Dataset items:
-------
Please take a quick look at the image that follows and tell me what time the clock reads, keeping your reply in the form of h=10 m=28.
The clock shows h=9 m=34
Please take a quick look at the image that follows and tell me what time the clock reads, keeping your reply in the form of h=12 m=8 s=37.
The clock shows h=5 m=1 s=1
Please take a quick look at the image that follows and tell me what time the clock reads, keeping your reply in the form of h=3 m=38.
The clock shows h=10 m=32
-------
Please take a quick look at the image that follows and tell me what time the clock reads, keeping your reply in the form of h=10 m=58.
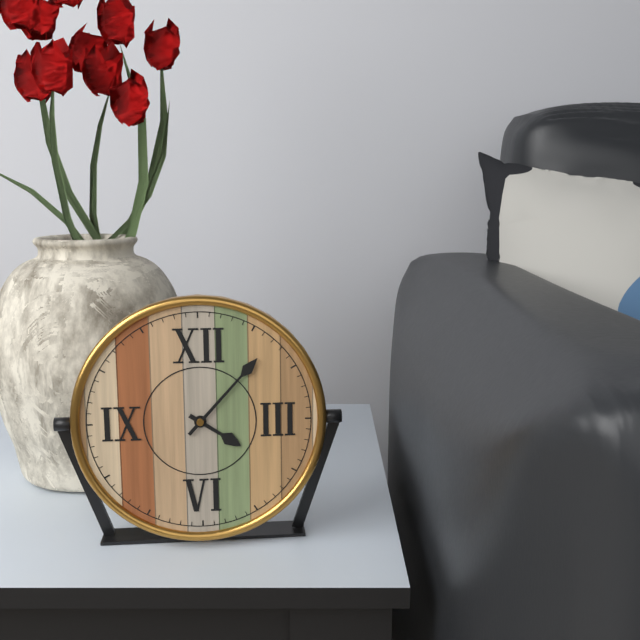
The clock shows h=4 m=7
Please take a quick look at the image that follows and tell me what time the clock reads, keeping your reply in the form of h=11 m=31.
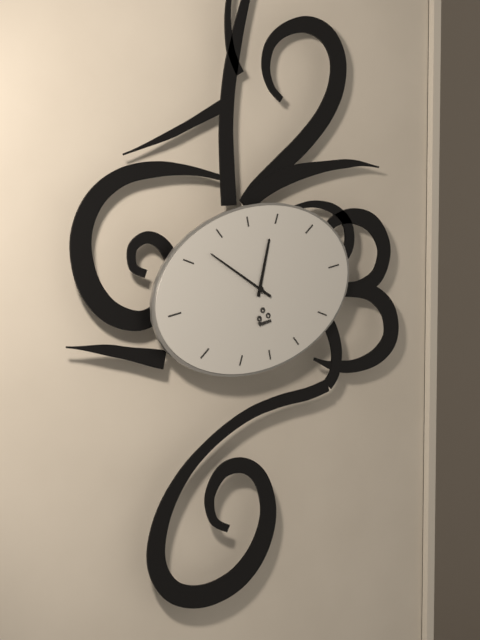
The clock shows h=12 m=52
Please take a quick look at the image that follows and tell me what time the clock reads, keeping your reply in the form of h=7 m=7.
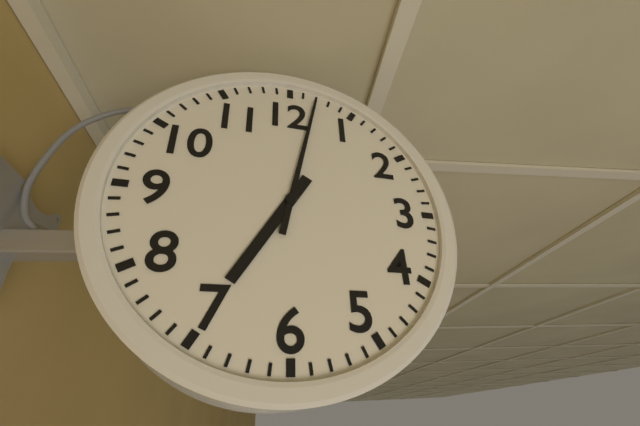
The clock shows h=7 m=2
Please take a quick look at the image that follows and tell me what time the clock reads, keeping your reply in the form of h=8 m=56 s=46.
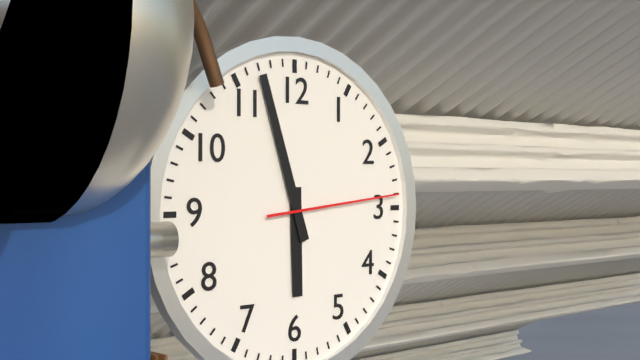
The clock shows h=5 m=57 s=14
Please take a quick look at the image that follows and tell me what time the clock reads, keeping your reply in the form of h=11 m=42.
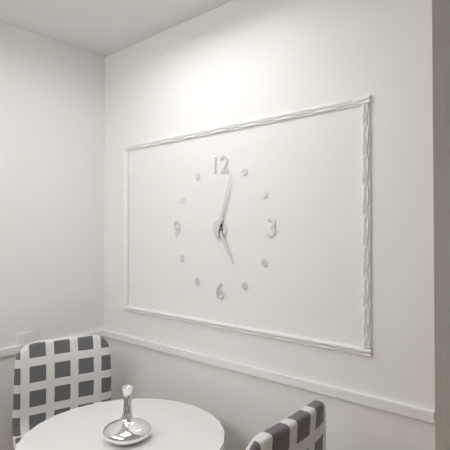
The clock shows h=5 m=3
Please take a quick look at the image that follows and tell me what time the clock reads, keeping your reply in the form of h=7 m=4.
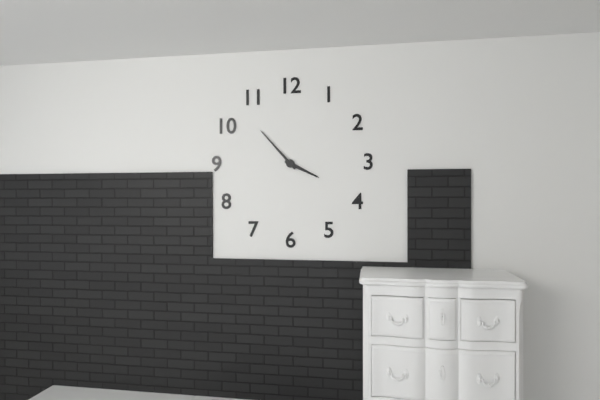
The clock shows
-------
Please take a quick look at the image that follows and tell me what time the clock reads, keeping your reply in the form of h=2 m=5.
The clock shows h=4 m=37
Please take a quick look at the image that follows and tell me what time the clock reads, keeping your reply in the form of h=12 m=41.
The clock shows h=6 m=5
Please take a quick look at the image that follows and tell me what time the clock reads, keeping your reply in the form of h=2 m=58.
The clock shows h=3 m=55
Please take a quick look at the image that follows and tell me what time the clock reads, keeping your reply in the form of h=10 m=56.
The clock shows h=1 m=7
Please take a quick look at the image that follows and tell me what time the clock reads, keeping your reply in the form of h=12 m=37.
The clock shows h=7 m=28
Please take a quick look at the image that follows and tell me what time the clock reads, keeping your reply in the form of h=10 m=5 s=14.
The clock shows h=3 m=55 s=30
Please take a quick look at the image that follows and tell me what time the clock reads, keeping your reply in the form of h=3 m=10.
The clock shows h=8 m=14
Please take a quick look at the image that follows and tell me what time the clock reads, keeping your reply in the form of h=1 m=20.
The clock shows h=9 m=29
-------
Begin at the line that has "of h=10 m=56." and stop after the line that has "The clock shows h=8 m=14". Write out only those lines again, putting "brief look" wherever "quick look" appears and changing nothing else.

Response to the task:
Please take a brief look at the image that follows and tell me what time the clock reads, keeping your reply in the form of h=10 m=56.
The clock shows h=1 m=7
Please take a brief look at the image that follows and tell me what time the clock reads, keeping your reply in the form of h=12 m=37.
The clock shows h=7 m=28
Please take a brief look at the image that follows and tell me what time the clock reads, keeping your reply in the form of h=10 m=5 s=14.
The clock shows h=3 m=55 s=30
Please take a brief look at the image that follows and tell me what time the clock reads, keeping your reply in the form of h=3 m=10.
The clock shows h=8 m=14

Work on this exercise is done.